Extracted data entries

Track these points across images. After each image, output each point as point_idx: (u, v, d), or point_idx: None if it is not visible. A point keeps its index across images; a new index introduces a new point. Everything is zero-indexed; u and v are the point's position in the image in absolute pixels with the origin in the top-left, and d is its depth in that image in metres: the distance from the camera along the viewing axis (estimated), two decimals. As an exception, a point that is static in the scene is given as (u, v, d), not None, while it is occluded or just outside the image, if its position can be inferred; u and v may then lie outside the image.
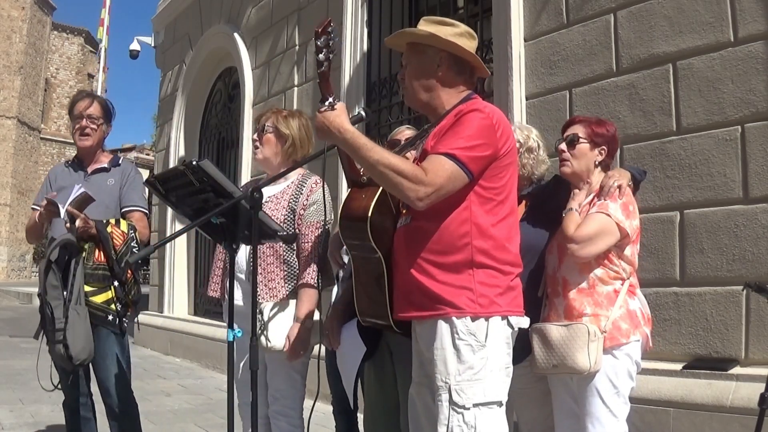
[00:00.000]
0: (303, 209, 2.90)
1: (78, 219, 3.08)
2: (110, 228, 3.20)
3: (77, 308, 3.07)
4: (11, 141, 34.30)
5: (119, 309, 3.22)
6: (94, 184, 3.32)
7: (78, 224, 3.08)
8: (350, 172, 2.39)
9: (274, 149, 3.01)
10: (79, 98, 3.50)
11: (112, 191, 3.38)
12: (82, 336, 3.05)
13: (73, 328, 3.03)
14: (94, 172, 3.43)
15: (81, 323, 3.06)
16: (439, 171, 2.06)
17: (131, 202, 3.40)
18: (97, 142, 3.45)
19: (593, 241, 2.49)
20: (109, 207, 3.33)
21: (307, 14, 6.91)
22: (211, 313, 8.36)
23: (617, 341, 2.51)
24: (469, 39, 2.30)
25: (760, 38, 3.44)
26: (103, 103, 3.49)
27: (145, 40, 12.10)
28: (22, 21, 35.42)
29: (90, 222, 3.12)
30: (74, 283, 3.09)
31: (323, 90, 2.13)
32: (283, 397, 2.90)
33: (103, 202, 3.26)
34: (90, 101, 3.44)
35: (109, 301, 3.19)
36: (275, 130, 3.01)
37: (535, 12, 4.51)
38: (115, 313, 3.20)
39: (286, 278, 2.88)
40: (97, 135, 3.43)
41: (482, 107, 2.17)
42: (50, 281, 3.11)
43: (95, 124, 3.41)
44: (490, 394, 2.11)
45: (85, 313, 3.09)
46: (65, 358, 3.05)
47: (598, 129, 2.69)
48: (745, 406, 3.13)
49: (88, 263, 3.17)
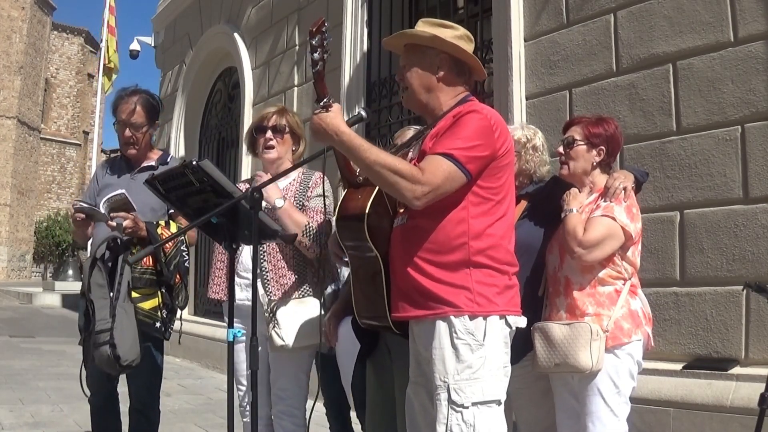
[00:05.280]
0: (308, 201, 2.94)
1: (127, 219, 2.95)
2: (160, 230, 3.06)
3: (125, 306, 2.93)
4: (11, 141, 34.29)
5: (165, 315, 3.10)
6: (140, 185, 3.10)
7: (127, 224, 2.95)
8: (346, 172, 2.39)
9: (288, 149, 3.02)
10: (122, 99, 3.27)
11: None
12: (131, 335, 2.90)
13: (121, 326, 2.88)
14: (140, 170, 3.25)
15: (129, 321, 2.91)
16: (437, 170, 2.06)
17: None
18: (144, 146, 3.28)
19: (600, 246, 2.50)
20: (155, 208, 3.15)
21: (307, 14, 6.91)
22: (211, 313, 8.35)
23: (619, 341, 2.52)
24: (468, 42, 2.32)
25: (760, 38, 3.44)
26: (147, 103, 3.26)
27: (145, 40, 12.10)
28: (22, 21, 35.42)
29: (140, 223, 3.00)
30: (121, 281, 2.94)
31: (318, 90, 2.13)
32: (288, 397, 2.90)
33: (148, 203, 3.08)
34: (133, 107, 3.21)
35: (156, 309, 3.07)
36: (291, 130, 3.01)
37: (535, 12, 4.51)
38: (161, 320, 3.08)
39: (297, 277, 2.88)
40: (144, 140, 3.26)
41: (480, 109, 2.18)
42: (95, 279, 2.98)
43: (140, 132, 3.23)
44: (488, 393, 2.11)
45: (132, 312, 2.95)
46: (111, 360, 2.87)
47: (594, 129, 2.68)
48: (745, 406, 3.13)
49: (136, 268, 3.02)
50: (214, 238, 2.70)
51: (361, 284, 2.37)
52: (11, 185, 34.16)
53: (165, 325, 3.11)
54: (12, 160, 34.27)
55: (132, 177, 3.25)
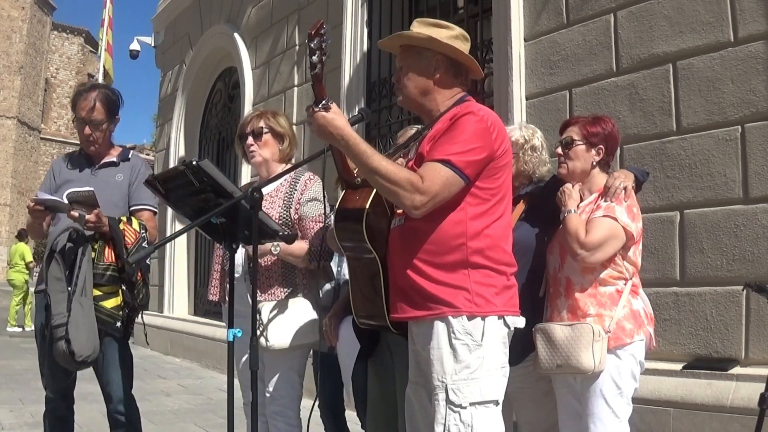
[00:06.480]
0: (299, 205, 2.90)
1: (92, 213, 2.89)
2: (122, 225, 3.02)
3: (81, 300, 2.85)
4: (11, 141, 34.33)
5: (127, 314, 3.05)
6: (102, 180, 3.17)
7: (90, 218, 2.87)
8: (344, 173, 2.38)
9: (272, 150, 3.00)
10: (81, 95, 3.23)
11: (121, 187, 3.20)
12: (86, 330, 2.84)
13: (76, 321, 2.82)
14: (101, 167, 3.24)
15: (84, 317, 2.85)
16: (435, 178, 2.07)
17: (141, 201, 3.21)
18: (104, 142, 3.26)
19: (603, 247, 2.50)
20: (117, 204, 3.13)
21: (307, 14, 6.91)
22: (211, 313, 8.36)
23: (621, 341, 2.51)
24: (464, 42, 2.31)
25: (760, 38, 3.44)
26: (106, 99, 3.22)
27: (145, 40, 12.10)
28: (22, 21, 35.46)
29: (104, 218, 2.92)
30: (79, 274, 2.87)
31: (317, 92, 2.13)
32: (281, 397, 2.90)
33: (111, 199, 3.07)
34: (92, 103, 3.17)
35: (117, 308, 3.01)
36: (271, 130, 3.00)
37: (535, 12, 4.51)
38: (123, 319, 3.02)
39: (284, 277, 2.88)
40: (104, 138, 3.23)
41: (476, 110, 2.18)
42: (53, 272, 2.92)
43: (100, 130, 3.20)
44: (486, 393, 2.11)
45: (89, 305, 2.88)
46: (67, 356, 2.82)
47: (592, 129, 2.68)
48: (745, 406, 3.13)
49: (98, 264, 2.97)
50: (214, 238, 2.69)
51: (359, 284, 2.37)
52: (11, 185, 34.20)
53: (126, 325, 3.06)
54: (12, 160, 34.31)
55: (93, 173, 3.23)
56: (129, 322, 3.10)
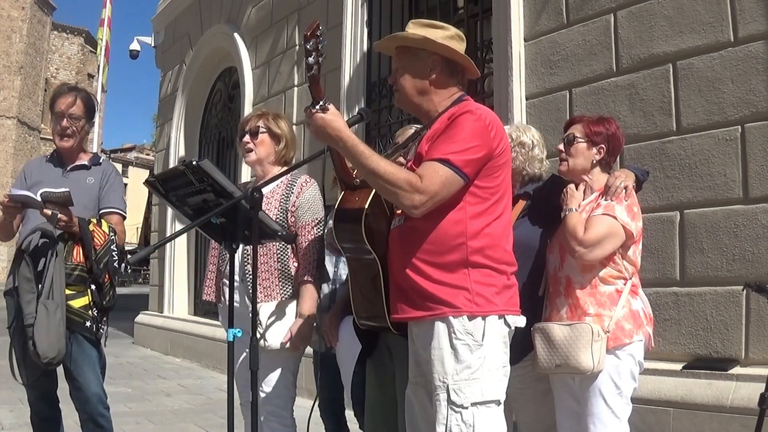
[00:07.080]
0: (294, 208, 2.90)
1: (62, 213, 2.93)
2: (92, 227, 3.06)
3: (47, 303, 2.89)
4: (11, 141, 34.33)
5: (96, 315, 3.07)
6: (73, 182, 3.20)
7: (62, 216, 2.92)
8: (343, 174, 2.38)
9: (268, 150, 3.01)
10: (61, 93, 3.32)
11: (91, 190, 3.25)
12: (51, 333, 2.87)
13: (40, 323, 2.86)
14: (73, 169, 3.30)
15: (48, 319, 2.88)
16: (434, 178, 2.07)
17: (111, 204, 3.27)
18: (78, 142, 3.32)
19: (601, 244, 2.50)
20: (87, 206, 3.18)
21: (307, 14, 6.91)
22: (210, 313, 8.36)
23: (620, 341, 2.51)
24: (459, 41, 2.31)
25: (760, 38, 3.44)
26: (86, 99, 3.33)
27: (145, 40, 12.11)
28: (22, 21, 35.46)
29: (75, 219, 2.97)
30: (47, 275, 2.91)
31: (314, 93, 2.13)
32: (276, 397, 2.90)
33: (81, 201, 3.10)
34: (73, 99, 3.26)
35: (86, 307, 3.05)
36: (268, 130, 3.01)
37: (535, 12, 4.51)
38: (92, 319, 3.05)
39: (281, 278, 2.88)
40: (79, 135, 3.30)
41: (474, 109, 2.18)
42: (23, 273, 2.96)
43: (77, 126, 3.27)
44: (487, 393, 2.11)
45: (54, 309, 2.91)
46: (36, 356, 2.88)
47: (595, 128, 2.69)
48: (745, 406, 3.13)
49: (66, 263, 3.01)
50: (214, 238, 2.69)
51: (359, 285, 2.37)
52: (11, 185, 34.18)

*What to work on:* All the lines above are to be given again exactly as they read, with the pictures removed.

*Problem solution:*
Track these points across images. After each image, output each point as point_idx: (u, v, d), or point_idx: None if it is not visible. A point keeps its index across images; a new index introduces a new point. Everything is zero-indexed; u and v are the point's position in the image in absolute pixels with the origin in the top-left, and d is its depth in that image in metres: the distance from the camera along the viewing axis (estimated), two decimals. As an exception, a point that is static in the scene is given as (u, v, d), not None, while it is occluded or just outside the image, if its position can be inferred; u and v may then lie outside the image.
[00:00.000]
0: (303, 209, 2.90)
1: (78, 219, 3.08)
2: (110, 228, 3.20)
3: (77, 308, 3.07)
4: (11, 141, 34.30)
5: (119, 309, 3.22)
6: (94, 184, 3.32)
7: (78, 224, 3.08)
8: (350, 172, 2.39)
9: (274, 149, 3.01)
10: (79, 98, 3.50)
11: (112, 191, 3.38)
12: (82, 336, 3.05)
13: (73, 328, 3.03)
14: (94, 172, 3.43)
15: (81, 323, 3.06)
16: (439, 171, 2.06)
17: (131, 202, 3.40)
18: (97, 142, 3.45)
19: (593, 241, 2.49)
20: (109, 207, 3.33)
21: (307, 14, 6.91)
22: (211, 313, 8.36)
23: (617, 341, 2.51)
24: (469, 39, 2.30)
25: (760, 38, 3.44)
26: (103, 103, 3.49)
27: (145, 40, 12.10)
28: (22, 21, 35.42)
29: (90, 222, 3.12)
30: (74, 283, 3.09)
31: (323, 90, 2.13)
32: (283, 397, 2.90)
33: (103, 202, 3.26)
34: (90, 101, 3.44)
35: (109, 301, 3.19)
36: (275, 130, 3.01)
37: (535, 12, 4.51)
38: (115, 313, 3.20)
39: (286, 278, 2.88)
40: (97, 135, 3.43)
41: (482, 107, 2.17)
42: (50, 281, 3.11)
43: (95, 124, 3.41)
44: (490, 394, 2.11)
45: (85, 313, 3.09)
46: (65, 358, 3.05)
47: (598, 129, 2.69)
48: (745, 406, 3.13)
49: (88, 263, 3.17)
[00:05.280]
0: (308, 201, 2.94)
1: (127, 219, 2.95)
2: (160, 230, 3.06)
3: (125, 306, 2.93)
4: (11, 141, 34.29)
5: (165, 315, 3.10)
6: (140, 185, 3.10)
7: (127, 224, 2.95)
8: (346, 172, 2.39)
9: (288, 149, 3.02)
10: (122, 99, 3.27)
11: None
12: (131, 335, 2.90)
13: (121, 326, 2.88)
14: (140, 170, 3.25)
15: (129, 321, 2.91)
16: (437, 170, 2.06)
17: None
18: (144, 146, 3.28)
19: (600, 246, 2.50)
20: (155, 208, 3.15)
21: (307, 14, 6.91)
22: (211, 313, 8.35)
23: (619, 341, 2.52)
24: (468, 42, 2.32)
25: (760, 38, 3.44)
26: (147, 103, 3.26)
27: (145, 40, 12.10)
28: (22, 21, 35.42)
29: (140, 223, 3.00)
30: (121, 281, 2.94)
31: (318, 90, 2.13)
32: (288, 397, 2.90)
33: (148, 203, 3.08)
34: (133, 107, 3.21)
35: (156, 309, 3.07)
36: (291, 130, 3.01)
37: (535, 12, 4.51)
38: (161, 320, 3.08)
39: (297, 277, 2.88)
40: (144, 140, 3.26)
41: (480, 109, 2.18)
42: (95, 279, 2.98)
43: (140, 132, 3.23)
44: (488, 393, 2.11)
45: (132, 312, 2.95)
46: (111, 360, 2.87)
47: (594, 129, 2.68)
48: (745, 406, 3.13)
49: (136, 268, 3.02)
50: (214, 238, 2.70)
51: (361, 284, 2.37)
52: (11, 185, 34.16)
53: (165, 325, 3.11)
54: (12, 160, 34.27)
55: (132, 177, 3.25)
[00:06.480]
0: (299, 205, 2.90)
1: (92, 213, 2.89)
2: (122, 225, 3.02)
3: (81, 300, 2.85)
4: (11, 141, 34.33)
5: (127, 314, 3.05)
6: (102, 180, 3.17)
7: (90, 218, 2.87)
8: (344, 173, 2.38)
9: (272, 150, 3.00)
10: (81, 95, 3.23)
11: (121, 187, 3.20)
12: (86, 330, 2.84)
13: (76, 321, 2.82)
14: (101, 167, 3.24)
15: (84, 317, 2.85)
16: (435, 178, 2.07)
17: (141, 201, 3.21)
18: (104, 142, 3.26)
19: (603, 247, 2.50)
20: (117, 204, 3.13)
21: (307, 14, 6.91)
22: (211, 313, 8.36)
23: (621, 341, 2.51)
24: (464, 42, 2.31)
25: (760, 38, 3.44)
26: (106, 99, 3.22)
27: (145, 40, 12.10)
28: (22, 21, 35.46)
29: (104, 218, 2.92)
30: (79, 274, 2.87)
31: (317, 92, 2.13)
32: (281, 397, 2.90)
33: (111, 199, 3.07)
34: (92, 103, 3.17)
35: (117, 308, 3.01)
36: (271, 130, 3.00)
37: (535, 12, 4.51)
38: (123, 319, 3.02)
39: (284, 277, 2.88)
40: (104, 138, 3.23)
41: (476, 110, 2.18)
42: (53, 272, 2.92)
43: (100, 130, 3.20)
44: (486, 393, 2.11)
45: (89, 305, 2.88)
46: (67, 356, 2.82)
47: (592, 129, 2.68)
48: (745, 406, 3.13)
49: (98, 264, 2.97)
50: (214, 238, 2.69)
51: (359, 284, 2.37)
52: (11, 185, 34.20)
53: (126, 325, 3.06)
54: (12, 160, 34.31)
55: (93, 173, 3.23)
56: (129, 322, 3.10)
[00:07.080]
0: (294, 208, 2.90)
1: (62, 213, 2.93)
2: (92, 227, 3.06)
3: (47, 303, 2.89)
4: (11, 141, 34.33)
5: (96, 315, 3.07)
6: (73, 182, 3.20)
7: (62, 216, 2.92)
8: (343, 174, 2.38)
9: (268, 150, 3.01)
10: (61, 93, 3.32)
11: (91, 190, 3.25)
12: (51, 333, 2.87)
13: (40, 323, 2.86)
14: (73, 169, 3.30)
15: (48, 319, 2.88)
16: (434, 178, 2.07)
17: (111, 204, 3.27)
18: (78, 142, 3.32)
19: (601, 244, 2.50)
20: (87, 206, 3.18)
21: (307, 14, 6.91)
22: (210, 313, 8.36)
23: (620, 341, 2.51)
24: (459, 41, 2.31)
25: (760, 38, 3.44)
26: (86, 99, 3.33)
27: (145, 40, 12.11)
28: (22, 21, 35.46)
29: (75, 219, 2.97)
30: (47, 275, 2.91)
31: (314, 93, 2.13)
32: (276, 397, 2.90)
33: (81, 201, 3.10)
34: (73, 99, 3.26)
35: (86, 307, 3.05)
36: (268, 130, 3.01)
37: (535, 12, 4.51)
38: (92, 319, 3.05)
39: (281, 278, 2.88)
40: (79, 135, 3.30)
41: (474, 109, 2.18)
42: (23, 273, 2.96)
43: (77, 126, 3.27)
44: (487, 393, 2.11)
45: (54, 309, 2.91)
46: (36, 356, 2.88)
47: (595, 128, 2.69)
48: (745, 406, 3.13)
49: (66, 263, 3.01)
50: (214, 238, 2.69)
51: (359, 285, 2.37)
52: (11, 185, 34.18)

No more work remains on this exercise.